**WHAT YOU HAVE TO DO**
The answer is a single number: the count of lines in the records below that contain the word "choose".

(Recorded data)
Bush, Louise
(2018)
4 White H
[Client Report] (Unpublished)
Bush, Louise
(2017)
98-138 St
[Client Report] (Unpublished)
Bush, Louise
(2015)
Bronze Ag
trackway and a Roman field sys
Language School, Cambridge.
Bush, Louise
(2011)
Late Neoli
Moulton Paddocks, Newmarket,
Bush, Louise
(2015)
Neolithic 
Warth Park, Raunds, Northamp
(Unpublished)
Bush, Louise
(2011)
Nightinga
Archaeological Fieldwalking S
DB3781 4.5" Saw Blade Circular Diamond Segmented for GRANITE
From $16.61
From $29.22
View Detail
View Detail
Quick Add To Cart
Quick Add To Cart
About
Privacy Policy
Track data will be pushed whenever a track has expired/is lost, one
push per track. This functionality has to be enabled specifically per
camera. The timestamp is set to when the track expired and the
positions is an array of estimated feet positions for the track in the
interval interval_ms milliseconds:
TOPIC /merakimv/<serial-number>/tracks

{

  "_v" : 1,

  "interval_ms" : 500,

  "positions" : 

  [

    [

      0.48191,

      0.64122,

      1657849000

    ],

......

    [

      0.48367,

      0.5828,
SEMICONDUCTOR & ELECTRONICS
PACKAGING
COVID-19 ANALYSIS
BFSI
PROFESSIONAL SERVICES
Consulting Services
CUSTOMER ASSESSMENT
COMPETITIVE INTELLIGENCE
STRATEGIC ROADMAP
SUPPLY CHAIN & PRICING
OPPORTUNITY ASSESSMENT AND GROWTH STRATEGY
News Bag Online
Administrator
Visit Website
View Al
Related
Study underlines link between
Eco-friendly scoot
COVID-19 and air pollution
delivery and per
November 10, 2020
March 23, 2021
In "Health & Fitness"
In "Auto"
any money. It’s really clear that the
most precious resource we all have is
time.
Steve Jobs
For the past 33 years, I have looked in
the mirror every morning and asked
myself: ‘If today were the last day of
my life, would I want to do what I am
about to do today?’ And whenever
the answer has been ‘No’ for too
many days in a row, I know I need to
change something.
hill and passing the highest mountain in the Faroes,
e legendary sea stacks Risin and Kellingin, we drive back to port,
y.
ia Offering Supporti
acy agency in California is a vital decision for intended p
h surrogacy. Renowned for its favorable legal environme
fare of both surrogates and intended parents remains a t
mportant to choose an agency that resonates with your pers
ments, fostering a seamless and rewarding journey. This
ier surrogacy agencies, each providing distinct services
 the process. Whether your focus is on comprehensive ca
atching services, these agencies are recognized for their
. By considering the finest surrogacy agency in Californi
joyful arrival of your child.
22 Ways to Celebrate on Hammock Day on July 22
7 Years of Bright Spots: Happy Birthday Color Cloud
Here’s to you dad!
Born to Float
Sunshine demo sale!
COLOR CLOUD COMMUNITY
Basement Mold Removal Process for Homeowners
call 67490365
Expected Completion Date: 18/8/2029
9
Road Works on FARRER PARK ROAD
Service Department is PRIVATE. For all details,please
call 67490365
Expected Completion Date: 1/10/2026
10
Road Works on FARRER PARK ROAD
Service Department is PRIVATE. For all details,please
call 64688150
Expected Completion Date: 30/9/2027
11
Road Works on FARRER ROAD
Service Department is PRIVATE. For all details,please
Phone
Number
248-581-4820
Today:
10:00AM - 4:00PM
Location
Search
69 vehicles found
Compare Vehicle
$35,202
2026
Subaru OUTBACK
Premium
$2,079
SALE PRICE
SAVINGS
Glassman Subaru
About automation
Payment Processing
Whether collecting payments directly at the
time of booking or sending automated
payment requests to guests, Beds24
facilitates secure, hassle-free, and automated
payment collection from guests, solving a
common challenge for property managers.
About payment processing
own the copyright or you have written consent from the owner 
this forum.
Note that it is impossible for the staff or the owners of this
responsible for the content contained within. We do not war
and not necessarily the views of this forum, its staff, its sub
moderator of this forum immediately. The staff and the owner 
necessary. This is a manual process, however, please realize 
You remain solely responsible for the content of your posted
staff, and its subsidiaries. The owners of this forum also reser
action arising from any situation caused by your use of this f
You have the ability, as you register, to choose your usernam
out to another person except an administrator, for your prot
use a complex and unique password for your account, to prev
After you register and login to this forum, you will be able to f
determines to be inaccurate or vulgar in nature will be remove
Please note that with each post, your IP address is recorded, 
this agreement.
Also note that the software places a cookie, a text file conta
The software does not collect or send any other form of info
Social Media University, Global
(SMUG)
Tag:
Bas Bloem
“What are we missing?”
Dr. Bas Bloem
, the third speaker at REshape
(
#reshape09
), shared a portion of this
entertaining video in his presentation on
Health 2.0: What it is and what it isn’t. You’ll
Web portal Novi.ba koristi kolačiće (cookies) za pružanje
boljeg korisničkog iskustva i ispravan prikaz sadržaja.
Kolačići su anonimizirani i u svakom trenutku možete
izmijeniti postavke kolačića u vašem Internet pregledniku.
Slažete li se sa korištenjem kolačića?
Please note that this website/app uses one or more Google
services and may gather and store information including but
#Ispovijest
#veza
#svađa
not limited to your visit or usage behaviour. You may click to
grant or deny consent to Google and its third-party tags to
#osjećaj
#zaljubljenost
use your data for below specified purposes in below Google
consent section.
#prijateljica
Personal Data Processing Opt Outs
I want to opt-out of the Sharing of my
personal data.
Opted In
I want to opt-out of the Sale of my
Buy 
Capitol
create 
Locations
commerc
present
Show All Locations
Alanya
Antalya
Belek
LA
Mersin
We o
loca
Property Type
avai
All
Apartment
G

**COMPLETED EXERCISE**
2